---------- Texto de lectura ----------
Gustavo Sosa Larrazabal
Libro escrito por Max
Horkheimer y Theodor W. Adorno durante la Segunda Guerra Mundial y publicado
originalmente en 1944; una versión revisada apareció en 1947. Es una obra
fundamental de la Escuela de Frankfurt, y su tesis central puede
expresarse de manera sencilla: La razón, que debía liberar al ser humano,
puede convertirse en un mecanismo de dominación cuando se transforma en razón
puramente instrumental.
Horkheimer y Adorno
parten de una pregunta inquietante: ¿cómo fue posible que una civilización
que había alcanzado un enorme desarrollo científico, tecnológico y racional
produjera al mismo tiempo el nazismo, el fascismo, la guerra mundial y
Auschwitz? La respuesta que desarrollan es que existe una contradicción
interna en la Ilustración.
La Ilustración pretendía
liberar al hombre del miedo, de la superstición y de la ignorancia mediante la
razón. El ser humano empezó a comprender y dominar la naturaleza mediante la
ciencia. Pero, según los autores, esa razón fue transformándose progresivamente
en una herramienta para calcular, controlar y dominar, en lugar de
preguntarse por el bien, la justicia o el propósito de la acción.
Así aparece lo que
llaman razón instrumental: lo importante deja de ser “¿qué
debemos hacer?” y pasa a ser “¿cuál es el medio más eficaz
para conseguirlo?”. El problema es que una sociedad puede llegar a ser
extraordinariamente racional en sus medios y profundamente irracional
en sus fines.
Por ejemplo, una
administración puede organizar de manera extremadamente eficiente un sistema de
transporte, producción o burocracia. Pero la eficiencia no nos dice si aquello
que estamos haciendo es justo o moral.
Ese razonamiento conduce
a una de las ideas más fuertes del libro: la racionalidad técnica puede
ponerse al servicio de la dominación. La tecnología, la burocracia, la
organización industrial y hasta la ciencia pueden ser utilizadas para emancipar
al hombre, pero también para controlarlo.
Para Horkheimer y Adorno
existe una paradoja histórica: el hombre ilustrado quería destruir los mitos
porque consideraba que estos explicaban el mundo mediante el miedo y la superstición.
Sin embargo, al intentar dominar completamente la naturaleza, termina creando
nuevas formas de sometimiento. Por eso sostienen que la Ilustración puede
regresar al mito que pretendía superar. En otras palabras:
Mito → miedo → búsqueda
de dominio → razón → dominio racional → nuevo mito.
La humanidad sustituye la
superstición por una racionalidad que puede terminar convirtiéndose en otra
forma de sometimiento.
Uno de los capítulos más
conocidos del libro es “La industria cultural: Ilustración como engaño de
masas”.
----------
Qué se pide:
- a) Enumera todo lo que, según el texto sobre la razón instrumental, puede utilizarse para emancipar al hombre pero también para controlarlo.
- b) Reproduce el texto sobre la razón instrumental desde "Ese razonamiento conduce" hasta "racional → nuevo mito.", sustituyendo "burocracia" por "administración pública".
---------- Listado de datos ----------
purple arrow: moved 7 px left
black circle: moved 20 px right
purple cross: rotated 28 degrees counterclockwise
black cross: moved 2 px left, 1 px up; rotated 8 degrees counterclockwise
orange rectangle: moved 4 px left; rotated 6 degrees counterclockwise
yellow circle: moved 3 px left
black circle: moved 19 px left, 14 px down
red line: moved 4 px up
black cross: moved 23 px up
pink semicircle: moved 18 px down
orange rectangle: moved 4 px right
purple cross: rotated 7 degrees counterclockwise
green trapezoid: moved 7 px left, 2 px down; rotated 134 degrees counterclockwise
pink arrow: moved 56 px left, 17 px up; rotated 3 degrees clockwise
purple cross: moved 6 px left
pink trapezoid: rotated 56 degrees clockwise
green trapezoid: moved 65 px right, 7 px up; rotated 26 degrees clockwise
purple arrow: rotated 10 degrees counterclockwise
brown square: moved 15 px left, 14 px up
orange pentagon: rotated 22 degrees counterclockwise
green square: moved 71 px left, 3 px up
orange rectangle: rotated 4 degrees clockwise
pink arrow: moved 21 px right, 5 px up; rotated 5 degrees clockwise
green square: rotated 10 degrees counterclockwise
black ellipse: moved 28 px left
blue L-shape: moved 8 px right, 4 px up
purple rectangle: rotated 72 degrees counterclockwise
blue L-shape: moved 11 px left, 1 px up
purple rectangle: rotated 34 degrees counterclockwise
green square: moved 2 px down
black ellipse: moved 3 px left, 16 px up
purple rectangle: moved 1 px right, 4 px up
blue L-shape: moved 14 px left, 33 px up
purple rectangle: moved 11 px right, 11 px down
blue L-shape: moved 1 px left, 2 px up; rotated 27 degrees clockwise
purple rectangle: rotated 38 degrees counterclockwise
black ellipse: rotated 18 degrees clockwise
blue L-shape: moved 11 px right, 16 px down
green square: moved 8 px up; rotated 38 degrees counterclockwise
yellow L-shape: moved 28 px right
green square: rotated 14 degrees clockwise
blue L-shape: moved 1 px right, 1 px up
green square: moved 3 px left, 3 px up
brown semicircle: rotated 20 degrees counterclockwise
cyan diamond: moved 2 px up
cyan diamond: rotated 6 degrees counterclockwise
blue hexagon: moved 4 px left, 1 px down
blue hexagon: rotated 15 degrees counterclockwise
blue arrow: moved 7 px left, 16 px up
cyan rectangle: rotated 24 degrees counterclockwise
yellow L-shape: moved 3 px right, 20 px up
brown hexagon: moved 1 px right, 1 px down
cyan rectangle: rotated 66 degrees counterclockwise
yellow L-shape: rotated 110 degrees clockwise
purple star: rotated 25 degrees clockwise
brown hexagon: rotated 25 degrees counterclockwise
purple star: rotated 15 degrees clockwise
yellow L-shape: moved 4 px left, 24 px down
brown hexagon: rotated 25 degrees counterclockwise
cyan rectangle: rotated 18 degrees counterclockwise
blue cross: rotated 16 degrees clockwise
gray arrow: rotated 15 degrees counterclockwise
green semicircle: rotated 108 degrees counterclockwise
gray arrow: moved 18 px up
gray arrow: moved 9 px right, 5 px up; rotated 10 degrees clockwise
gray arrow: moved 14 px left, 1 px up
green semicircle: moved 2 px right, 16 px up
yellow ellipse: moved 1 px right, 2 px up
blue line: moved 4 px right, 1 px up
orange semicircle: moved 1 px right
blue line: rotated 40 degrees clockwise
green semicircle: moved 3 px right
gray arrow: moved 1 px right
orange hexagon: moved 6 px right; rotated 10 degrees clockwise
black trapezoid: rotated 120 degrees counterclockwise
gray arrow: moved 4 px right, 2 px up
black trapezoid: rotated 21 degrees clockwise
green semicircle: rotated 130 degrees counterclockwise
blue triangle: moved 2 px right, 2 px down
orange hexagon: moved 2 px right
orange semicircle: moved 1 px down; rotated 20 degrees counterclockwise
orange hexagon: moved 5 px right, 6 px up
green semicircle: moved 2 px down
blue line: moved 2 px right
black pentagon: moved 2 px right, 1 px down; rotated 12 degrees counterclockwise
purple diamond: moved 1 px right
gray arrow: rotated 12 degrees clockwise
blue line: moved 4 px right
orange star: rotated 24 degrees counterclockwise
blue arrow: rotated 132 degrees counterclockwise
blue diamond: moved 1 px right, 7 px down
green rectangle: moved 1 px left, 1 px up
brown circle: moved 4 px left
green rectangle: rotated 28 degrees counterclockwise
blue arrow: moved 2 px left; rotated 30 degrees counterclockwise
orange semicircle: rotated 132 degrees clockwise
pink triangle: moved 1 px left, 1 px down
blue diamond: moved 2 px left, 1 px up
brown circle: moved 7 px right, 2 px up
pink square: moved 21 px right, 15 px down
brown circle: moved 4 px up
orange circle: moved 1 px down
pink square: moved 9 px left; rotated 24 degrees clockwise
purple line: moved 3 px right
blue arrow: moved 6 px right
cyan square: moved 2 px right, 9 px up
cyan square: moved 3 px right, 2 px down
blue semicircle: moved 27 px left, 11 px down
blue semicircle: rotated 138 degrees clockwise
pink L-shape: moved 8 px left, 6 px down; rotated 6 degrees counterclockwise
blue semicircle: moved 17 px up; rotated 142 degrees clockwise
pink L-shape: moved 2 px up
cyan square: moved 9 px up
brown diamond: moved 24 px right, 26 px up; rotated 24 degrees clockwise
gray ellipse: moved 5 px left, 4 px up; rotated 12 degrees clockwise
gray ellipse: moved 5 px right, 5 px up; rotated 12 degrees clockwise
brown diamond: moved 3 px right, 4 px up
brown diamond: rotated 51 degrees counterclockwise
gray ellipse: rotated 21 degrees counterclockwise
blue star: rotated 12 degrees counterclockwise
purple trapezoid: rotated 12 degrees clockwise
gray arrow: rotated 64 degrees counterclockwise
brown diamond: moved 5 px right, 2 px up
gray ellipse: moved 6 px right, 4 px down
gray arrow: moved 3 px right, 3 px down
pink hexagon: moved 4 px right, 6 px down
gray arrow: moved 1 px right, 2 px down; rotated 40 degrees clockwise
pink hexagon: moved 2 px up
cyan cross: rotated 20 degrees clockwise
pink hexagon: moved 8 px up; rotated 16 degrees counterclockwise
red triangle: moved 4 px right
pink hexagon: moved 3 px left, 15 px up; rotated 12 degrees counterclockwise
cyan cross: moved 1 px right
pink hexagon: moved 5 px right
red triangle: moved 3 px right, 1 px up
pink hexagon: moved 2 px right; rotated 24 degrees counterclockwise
----------
Respuestas por punto:
- a) La tecnología, la burocracia, la organización industrial y la ciencia.

- b)
Ese razonamiento conduce
a una de las ideas más fuertes del libro: la racionalidad técnica puede
ponerse al servicio de la dominación. La tecnología, la administración pública, la
organización industrial y hasta la ciencia pueden ser utilizadas para emancipar
al hombre, pero también para controlarlo.
Para Horkheimer y Adorno
existe una paradoja histórica: el hombre ilustrado quería destruir los mitos
porque consideraba que estos explicaban el mundo mediante el miedo y la superstición.
Sin embargo, al intentar dominar completamente la naturaleza, termina creando
nuevas formas de sometimiento. Por eso sostienen que la Ilustración puede
regresar al mito que pretendía superar. En otras palabras:
Mito → miedo → búsqueda
de dominio → razón → dominio racional → nuevo mito.